### What this task involves
From the first line to the last, transcribe the data exactly.

Input data: Begin

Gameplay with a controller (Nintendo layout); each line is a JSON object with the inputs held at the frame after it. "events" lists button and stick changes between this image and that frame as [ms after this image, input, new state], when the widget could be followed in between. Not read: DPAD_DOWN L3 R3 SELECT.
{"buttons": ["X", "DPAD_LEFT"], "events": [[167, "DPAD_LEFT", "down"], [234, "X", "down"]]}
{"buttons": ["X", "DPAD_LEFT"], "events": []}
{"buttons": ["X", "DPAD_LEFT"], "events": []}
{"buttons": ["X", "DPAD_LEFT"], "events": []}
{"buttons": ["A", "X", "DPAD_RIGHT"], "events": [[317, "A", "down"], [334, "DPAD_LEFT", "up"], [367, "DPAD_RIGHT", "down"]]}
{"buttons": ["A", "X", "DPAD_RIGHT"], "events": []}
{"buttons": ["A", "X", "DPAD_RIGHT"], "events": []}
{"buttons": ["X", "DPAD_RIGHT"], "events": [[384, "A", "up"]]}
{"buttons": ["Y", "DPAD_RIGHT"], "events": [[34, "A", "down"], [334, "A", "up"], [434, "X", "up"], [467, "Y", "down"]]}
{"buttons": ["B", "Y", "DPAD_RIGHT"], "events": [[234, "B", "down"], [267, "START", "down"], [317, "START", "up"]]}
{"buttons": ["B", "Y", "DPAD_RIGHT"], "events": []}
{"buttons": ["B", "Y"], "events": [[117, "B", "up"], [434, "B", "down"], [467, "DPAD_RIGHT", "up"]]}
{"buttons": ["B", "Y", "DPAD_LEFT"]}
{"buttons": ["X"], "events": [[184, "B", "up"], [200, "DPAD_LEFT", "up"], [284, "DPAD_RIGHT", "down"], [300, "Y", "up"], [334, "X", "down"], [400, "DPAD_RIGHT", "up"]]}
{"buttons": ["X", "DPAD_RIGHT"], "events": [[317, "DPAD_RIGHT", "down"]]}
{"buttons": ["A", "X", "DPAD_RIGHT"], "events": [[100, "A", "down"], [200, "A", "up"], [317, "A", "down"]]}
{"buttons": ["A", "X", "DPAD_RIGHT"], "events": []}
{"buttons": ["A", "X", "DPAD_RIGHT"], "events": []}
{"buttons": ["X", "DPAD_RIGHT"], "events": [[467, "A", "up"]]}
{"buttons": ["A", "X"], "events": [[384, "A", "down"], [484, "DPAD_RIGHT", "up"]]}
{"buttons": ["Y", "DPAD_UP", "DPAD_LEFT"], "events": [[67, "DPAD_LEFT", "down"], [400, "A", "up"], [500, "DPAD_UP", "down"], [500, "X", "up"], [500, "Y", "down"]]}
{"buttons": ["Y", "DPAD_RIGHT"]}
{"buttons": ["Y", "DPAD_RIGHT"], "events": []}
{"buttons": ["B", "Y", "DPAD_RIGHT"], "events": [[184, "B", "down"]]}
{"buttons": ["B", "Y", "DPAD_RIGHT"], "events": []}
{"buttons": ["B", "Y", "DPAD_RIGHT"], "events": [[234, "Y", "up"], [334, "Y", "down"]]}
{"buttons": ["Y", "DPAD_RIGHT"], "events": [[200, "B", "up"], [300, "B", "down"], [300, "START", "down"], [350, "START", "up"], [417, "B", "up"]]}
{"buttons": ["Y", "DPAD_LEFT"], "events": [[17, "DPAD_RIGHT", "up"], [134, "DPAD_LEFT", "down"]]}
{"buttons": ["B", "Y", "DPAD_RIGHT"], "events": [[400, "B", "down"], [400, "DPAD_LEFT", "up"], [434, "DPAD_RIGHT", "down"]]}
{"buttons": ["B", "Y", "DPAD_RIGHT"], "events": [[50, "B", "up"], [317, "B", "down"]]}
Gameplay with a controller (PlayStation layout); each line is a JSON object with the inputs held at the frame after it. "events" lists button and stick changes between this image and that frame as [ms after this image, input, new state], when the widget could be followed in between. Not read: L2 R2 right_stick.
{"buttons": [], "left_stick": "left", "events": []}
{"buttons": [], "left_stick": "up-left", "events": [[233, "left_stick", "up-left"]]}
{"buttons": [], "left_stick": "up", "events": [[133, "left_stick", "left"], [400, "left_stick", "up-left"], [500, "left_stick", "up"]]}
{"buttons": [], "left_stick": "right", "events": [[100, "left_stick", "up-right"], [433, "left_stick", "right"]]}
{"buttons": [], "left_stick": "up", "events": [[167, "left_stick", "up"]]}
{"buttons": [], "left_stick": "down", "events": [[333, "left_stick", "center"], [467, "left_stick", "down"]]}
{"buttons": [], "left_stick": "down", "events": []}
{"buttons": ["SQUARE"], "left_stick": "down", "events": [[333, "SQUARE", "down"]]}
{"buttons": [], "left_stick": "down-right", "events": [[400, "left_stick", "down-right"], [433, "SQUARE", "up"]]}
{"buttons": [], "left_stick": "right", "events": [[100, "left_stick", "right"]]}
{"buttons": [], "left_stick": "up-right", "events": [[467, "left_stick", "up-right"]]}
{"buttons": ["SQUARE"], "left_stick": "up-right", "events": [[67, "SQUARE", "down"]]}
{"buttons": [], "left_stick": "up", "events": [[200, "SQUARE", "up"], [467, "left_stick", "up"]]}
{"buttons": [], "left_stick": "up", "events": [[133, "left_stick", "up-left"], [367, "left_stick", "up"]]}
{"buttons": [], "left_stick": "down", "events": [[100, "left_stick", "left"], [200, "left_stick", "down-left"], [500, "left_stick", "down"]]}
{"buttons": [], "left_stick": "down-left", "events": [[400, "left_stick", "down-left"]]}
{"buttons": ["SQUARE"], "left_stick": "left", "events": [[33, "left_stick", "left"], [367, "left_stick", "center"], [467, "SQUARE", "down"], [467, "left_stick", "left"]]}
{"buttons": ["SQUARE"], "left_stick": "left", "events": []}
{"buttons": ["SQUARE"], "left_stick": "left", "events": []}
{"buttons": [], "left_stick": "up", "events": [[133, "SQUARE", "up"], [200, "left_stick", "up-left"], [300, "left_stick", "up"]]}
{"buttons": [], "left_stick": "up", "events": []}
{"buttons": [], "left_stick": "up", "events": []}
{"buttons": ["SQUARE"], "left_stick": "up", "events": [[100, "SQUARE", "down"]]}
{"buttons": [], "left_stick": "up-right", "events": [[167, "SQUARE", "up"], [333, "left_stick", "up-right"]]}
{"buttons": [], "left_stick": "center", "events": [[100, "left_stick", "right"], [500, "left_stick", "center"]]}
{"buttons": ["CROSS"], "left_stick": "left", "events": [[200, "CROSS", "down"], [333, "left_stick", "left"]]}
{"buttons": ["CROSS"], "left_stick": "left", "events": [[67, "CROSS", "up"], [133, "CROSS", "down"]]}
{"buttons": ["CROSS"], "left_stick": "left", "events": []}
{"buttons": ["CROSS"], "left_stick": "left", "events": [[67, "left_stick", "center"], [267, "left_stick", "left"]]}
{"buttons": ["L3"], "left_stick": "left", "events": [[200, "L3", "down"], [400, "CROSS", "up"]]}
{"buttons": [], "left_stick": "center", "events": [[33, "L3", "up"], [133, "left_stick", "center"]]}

Input data: End

### Written solution
Gameplay with a controller (Nintendo layout); each line is a JSON object with the inputs held at the frame after it. "events" lists button and stick changes between this image and that frame as [ms after this image, input, new state], when the widget could be followed in between. Not read: DPAD_DOWN L3 R3 SELECT.
{"buttons": ["X", "DPAD_LEFT"], "events": [[167, "DPAD_LEFT", "down"], [234, "X", "down"]]}
{"buttons": ["X", "DPAD_LEFT"], "events": []}
{"buttons": ["X", "DPAD_LEFT"], "events": []}
{"buttons": ["X", "DPAD_LEFT"], "events": []}
{"buttons": ["A", "X", "DPAD_RIGHT"], "events": [[317, "A", "down"], [334, "DPAD_LEFT", "up"], [367, "DPAD_RIGHT", "down"]]}
{"buttons": ["A", "X", "DPAD_RIGHT"], "events": []}
{"buttons": ["A", "X", "DPAD_RIGHT"], "events": []}
{"buttons": ["X", "DPAD_RIGHT"], "events": [[384, "A", "up"]]}
{"buttons": ["Y", "DPAD_RIGHT"], "events": [[34, "A", "down"], [334, "A", "up"], [434, "X", "up"], [467, "Y", "down"]]}
{"buttons": ["B", "Y", "DPAD_RIGHT"], "events": [[234, "B", "down"], [267, "START", "down"], [317, "START", "up"]]}
{"buttons": ["B", "Y", "DPAD_RIGHT"], "events": []}
{"buttons": ["B", "Y"], "events": [[117, "B", "up"], [434, "B", "down"], [467, "DPAD_RIGHT", "up"]]}
{"buttons": ["B", "Y", "DPAD_LEFT"]}
{"buttons": ["X"], "events": [[184, "B", "up"], [200, "DPAD_LEFT", "up"], [284, "DPAD_RIGHT", "down"], [300, "Y", "up"], [334, "X", "down"], [400, "DPAD_RIGHT", "up"]]}
{"buttons": ["X", "DPAD_RIGHT"], "events": [[317, "DPAD_RIGHT", "down"]]}
{"buttons": ["A", "X", "DPAD_RIGHT"], "events": [[100, "A", "down"], [200, "A", "up"], [317, "A", "down"]]}
{"buttons": ["A", "X", "DPAD_RIGHT"], "events": []}
{"buttons": ["A", "X", "DPAD_RIGHT"], "events": []}
{"buttons": ["X", "DPAD_RIGHT"], "events": [[467, "A", "up"]]}
{"buttons": ["A", "X"], "events": [[384, "A", "down"], [484, "DPAD_RIGHT", "up"]]}
{"buttons": ["Y", "DPAD_UP", "DPAD_LEFT"], "events": [[67, "DPAD_LEFT", "down"], [400, "A", "up"], [500, "DPAD_UP", "down"], [500, "X", "up"], [500, "Y", "down"]]}
{"buttons": ["Y", "DPAD_RIGHT"]}
{"buttons": ["Y", "DPAD_RIGHT"], "events": []}
{"buttons": ["B", "Y", "DPAD_RIGHT"], "events": [[184, "B", "down"]]}
{"buttons": ["B", "Y", "DPAD_RIGHT"], "events": []}
{"buttons": ["B", "Y", "DPAD_RIGHT"], "events": [[234, "Y", "up"], [334, "Y", "down"]]}
{"buttons": ["Y", "DPAD_RIGHT"], "events": [[200, "B", "up"], [300, "B", "down"], [300, "START", "down"], [350, "START", "up"], [417, "B", "up"]]}
{"buttons": ["Y", "DPAD_LEFT"], "events": [[17, "DPAD_RIGHT", "up"], [134, "DPAD_LEFT", "down"]]}
{"buttons": ["B", "Y", "DPAD_RIGHT"], "events": [[400, "B", "down"], [400, "DPAD_LEFT", "up"], [434, "DPAD_RIGHT", "down"]]}
{"buttons": ["B", "Y", "DPAD_RIGHT"], "events": [[50, "B", "up"], [317, "B", "down"]]}
Gameplay with a controller (PlayStation layout); each line is a JSON object with the inputs held at the frame after it. "events" lists button and stick changes between this image and that frame as [ms after this image, input, new state], when the widget could be followed in between. Not read: L2 R2 right_stick.
{"buttons": [], "left_stick": "left", "events": []}
{"buttons": [], "left_stick": "up-left", "events": [[233, "left_stick", "up-left"]]}
{"buttons": [], "left_stick": "up", "events": [[133, "left_stick", "left"], [400, "left_stick", "up-left"], [500, "left_stick", "up"]]}
{"buttons": [], "left_stick": "right", "events": [[100, "left_stick", "up-right"], [433, "left_stick", "right"]]}
{"buttons": [], "left_stick": "up", "events": [[167, "left_stick", "up"]]}
{"buttons": [], "left_stick": "down", "events": [[333, "left_stick", "center"], [467, "left_stick", "down"]]}
{"buttons": [], "left_stick": "down", "events": []}
{"buttons": ["SQUARE"], "left_stick": "down", "events": [[333, "SQUARE", "down"]]}
{"buttons": [], "left_stick": "down-right", "events": [[400, "left_stick", "down-right"], [433, "SQUARE", "up"]]}
{"buttons": [], "left_stick": "right", "events": [[100, "left_stick", "right"]]}
{"buttons": [], "left_stick": "up-right", "events": [[467, "left_stick", "up-right"]]}
{"buttons": ["SQUARE"], "left_stick": "up-right", "events": [[67, "SQUARE", "down"]]}
{"buttons": [], "left_stick": "up", "events": [[200, "SQUARE", "up"], [467, "left_stick", "up"]]}
{"buttons": [], "left_stick": "up", "events": [[133, "left_stick", "up-left"], [367, "left_stick", "up"]]}
{"buttons": [], "left_stick": "down", "events": [[100, "left_stick", "left"], [200, "left_stick", "down-left"], [500, "left_stick", "down"]]}
{"buttons": [], "left_stick": "down-left", "events": [[400, "left_stick", "down-left"]]}
{"buttons": ["SQUARE"], "left_stick": "left", "events": [[33, "left_stick", "left"], [367, "left_stick", "center"], [467, "SQUARE", "down"], [467, "left_stick", "left"]]}
{"buttons": ["SQUARE"], "left_stick": "left", "events": []}
{"buttons": ["SQUARE"], "left_stick": "left", "events": []}
{"buttons": [], "left_stick": "up", "events": [[133, "SQUARE", "up"], [200, "left_stick", "up-left"], [300, "left_stick", "up"]]}
{"buttons": [], "left_stick": "up", "events": []}
{"buttons": [], "left_stick": "up", "events": []}
{"buttons": ["SQUARE"], "left_stick": "up", "events": [[100, "SQUARE", "down"]]}
{"buttons": [], "left_stick": "up-right", "events": [[167, "SQUARE", "up"], [333, "left_stick", "up-right"]]}
{"buttons": [], "left_stick": "center", "events": [[100, "left_stick", "right"], [500, "left_stick", "center"]]}
{"buttons": ["CROSS"], "left_stick": "left", "events": [[200, "CROSS", "down"], [333, "left_stick", "left"]]}
{"buttons": ["CROSS"], "left_stick": "left", "events": [[67, "CROSS", "up"], [133, "CROSS", "down"]]}
{"buttons": ["CROSS"], "left_stick": "left", "events": []}
{"buttons": ["CROSS"], "left_stick": "left", "events": [[67, "left_stick", "center"], [267, "left_stick", "left"]]}
{"buttons": ["L3"], "left_stick": "left", "events": [[200, "L3", "down"], [400, "CROSS", "up"]]}
{"buttons": [], "left_stick": "center", "events": [[33, "L3", "up"], [133, "left_stick", "center"]]}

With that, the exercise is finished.